🤖 AI Summary
This work addresses the challenge of effectively matching semantically similar features across layers in sparse autoencoders (SAEs) and compressing large feature circuits into interpretable supernodes. The authors formulate this as a unified problem of estimating semantic distances between SAE features residing on different activation manifolds. They propose a feature representation based on activation-weighted distributions and compare these representations using Wasserstein distance within a shared reference space. The method exhibits invariance to activation rescaling and robustness to perturbations, enabling accurate recovery of true matches even with limited samples. Experimental results demonstrate that the approach significantly outperforms baselines relying on decoder vectors or large language models, capturing subtle functional differences and enabling automatic, interpretable circuit compression.
📝 Abstract
Sparse autoencoders (SAEs) have become a central tool for interpreting language models. However, two key SAE analyses that remain difficult to scale are (1) matching semantically similar features across multi-layers and (2) compressing large feature circuits into interpretable supernodes.

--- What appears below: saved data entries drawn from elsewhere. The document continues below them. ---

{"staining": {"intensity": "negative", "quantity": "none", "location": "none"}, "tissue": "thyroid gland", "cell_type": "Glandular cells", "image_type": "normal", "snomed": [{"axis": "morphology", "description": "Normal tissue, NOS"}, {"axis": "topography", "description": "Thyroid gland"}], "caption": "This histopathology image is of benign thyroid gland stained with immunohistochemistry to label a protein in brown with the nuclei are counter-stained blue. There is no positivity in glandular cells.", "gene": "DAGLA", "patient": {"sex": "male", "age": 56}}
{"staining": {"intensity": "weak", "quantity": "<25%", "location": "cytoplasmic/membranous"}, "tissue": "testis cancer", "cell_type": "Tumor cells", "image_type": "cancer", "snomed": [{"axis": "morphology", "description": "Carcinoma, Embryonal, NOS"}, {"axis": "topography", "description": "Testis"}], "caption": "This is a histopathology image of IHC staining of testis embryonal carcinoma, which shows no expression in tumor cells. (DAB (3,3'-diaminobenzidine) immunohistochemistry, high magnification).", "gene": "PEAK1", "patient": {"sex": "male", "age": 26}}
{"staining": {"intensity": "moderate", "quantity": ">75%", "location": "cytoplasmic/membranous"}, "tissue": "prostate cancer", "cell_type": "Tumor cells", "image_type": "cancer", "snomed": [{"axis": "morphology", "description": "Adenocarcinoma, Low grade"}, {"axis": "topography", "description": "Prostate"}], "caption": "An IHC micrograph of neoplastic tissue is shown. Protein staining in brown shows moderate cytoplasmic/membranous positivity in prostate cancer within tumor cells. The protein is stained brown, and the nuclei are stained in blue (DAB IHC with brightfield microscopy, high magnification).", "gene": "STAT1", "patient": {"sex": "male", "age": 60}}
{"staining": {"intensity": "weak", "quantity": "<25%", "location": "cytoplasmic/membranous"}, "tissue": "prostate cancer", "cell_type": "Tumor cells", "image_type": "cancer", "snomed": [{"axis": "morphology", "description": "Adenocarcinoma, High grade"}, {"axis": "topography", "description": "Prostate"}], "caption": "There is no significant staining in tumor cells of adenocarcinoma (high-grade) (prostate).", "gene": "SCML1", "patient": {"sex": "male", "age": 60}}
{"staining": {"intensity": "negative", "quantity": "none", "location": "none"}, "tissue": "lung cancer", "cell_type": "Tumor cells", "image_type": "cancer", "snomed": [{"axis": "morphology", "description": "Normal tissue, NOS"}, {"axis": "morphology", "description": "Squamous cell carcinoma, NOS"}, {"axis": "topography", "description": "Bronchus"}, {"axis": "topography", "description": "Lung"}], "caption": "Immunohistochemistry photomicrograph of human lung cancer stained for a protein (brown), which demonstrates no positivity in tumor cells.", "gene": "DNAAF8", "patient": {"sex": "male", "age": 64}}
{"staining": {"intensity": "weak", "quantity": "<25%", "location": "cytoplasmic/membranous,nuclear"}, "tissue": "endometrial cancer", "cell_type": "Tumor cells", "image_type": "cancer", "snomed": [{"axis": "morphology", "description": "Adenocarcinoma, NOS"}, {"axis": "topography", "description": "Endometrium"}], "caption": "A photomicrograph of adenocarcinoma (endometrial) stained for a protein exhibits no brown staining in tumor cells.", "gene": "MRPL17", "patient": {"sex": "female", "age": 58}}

Although these have been treated as separate problems, we show that both are instances of a more fundamental challenge, which we frame as the estimation of semantic distances between SAE features that lie on different activation manifolds. We introduce a distributional framework for this problem, in which each feature is represented not by a single decoder vector like in the literature, but by an activation-weighted distribution over the hidden states that express it. By projecting these distributions into a shared reference space and comparing them with Wasserstein distance, our method provides a unified semantic metric for cross-layer feature comparison. We prove that our representation is invariant to activation rescaling, stable under perturbations, and recovers true matches under finite-sample margin conditions. Empirically, our method outperforms decoder-vector and LLM-based baselines and captures subtle functional distinctions between related features. Notably, our method compresses large feature circuits into interpretable supernodes automatically.